We are big fans of open-source data and analysis but our moral value should also be that the state accurately report how many people are killed by state agents each year. Obviously nongovernmental data has been crucial for exposing the extent to which these deaths are underreported, but we need to push for state data systems – not just volunteers – to accurately track these incidents.

2. Without accurately documenting how often people are killed by police, we can’t understand if any police reforms work. This is also why, in policy evaluations, the biggest “negative externality” of policing – civilian deaths – is unaccounted for in almost all studies of “police effectiveness.” Better data, better studies.

There’s been a lot of media coverage of this study and this has been one of the takeaways highlighted in most of the stories. (Most of the stories we’ve read talked to the same sources and had the same things to say so we haven’t found any story particularly useful. However, for a selection of coverage, here are gift links from The Washington Post and New York Times. And this Bloomberg City Lab article was also perhaps better than average.)

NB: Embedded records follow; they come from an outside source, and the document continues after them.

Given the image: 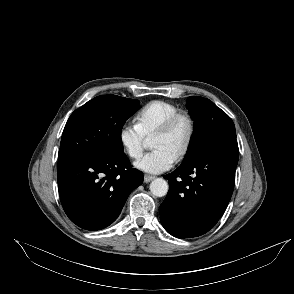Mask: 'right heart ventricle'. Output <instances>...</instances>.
<instances>
[{
	"label": "right heart ventricle",
	"mask_w": 294,
	"mask_h": 294,
	"mask_svg": "<svg viewBox=\"0 0 294 294\" xmlns=\"http://www.w3.org/2000/svg\"><path fill=\"white\" fill-rule=\"evenodd\" d=\"M180 109L169 102L154 100L143 106L136 115V124L145 137H152L160 125Z\"/></svg>",
	"instance_id": "obj_1"
}]
</instances>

3. An interesting extension of the paper could look at underreporting of deaths due to police in specific counties and cities. The study shows that there’s variation across states in the degree to which medical examiners’ rulings deny police involvement in deaths. This also undoubtedly varies by county too, and it could be useful to use the data and methods from this study to estimate the number of underreported police killings in specific counties and cities over time. We can all hold our local officials (coroners, medical examiners, and police and court officials) accountable for being accurate and honest and let them know that this information matters.

Data Details

For those interested, here are some key points to understand about the data sources used in the study:

  • Death certificates (including cause of death) are filled out by a medical examiner or coroner for homicides and cases of suspected “foul play.” Although systems like NVSS “are considered to be reliable sources on causes of death, they present a potential conflict of interest for deaths from police violence, since the same state responsible for violence is also responsible for reporting it” (p. 1240).
  • Regarding the 3 non-governmental data sources: Mapping Police Violence tracks police killings from 2013-present. The Counted, a project of The Guardian newspaper, tracked people killed by police and other law enforcement agencies in 2015 and 2016. Fatal Encounters covers a longer timeframe (2005 – present) but includes all people killed during encounters with the police.
  • The researchers excluded 22% of deaths in the Fatal Encounters dataset, explaining: “we assumed that any death in FE with cause listed as ‘Vehicle,’ ‘Drug overdose,’ ‘Undetermined,’ ‘Medical emergency,’ ‘Other,’ or ‘Unknown’ would be less likely to involve direct violence perpetrated by the police, and therefore excluded them. […] A major limitation of this assumption is that in cases where there are no eyewitnesses, even the open-source methodology relies on police and autopsy reports, which incorrectly over-emphasise the role of drugs and medical emergencies through medically contested conditions like “excited delirium,” which may be rooted in racial stereotypes.” (Appendix p. 6).
  • The authors also acknowledge that deaths involving Tasers, asphyxiation, and other non-firearm mechanisms are heavily contested, with police statements and autopsy reports sometimes claiming that drug use and medical conditions are responsible for death. This likely leads to some undercounting of deaths due to police violence across all four data sources included in the study.

  1. ​*​
    According to the study, previous research has found that, for police violence deaths that are misclassified, the most common coded cause of death is civilian assault.